Data records
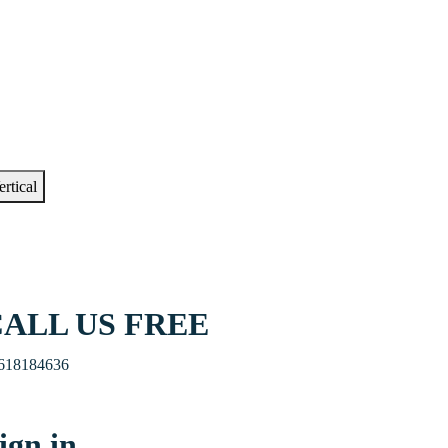
ertical
ALL US FREE
618184636
ign in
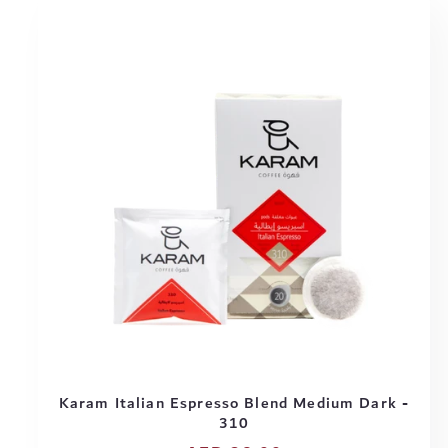
Karam Italian Espresso Blend Medium Dark -
310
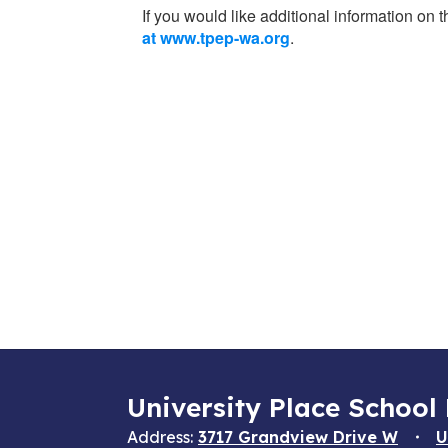
If you would like additional information on
at www.tpep-wa.org
.
University Place School 
Address:
3717 Grandview Drive W
U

# Activity:
Please copy the preceding records exactly and omit the images.

# Response:
ertical
ALL US FREE
618184636
ign in
Karam Italian Espresso Blend Medium Dark -
310
If you would like additional information on
at www.tpep-wa.org
.
University Place School 
Address:
3717 Grandview Drive W
U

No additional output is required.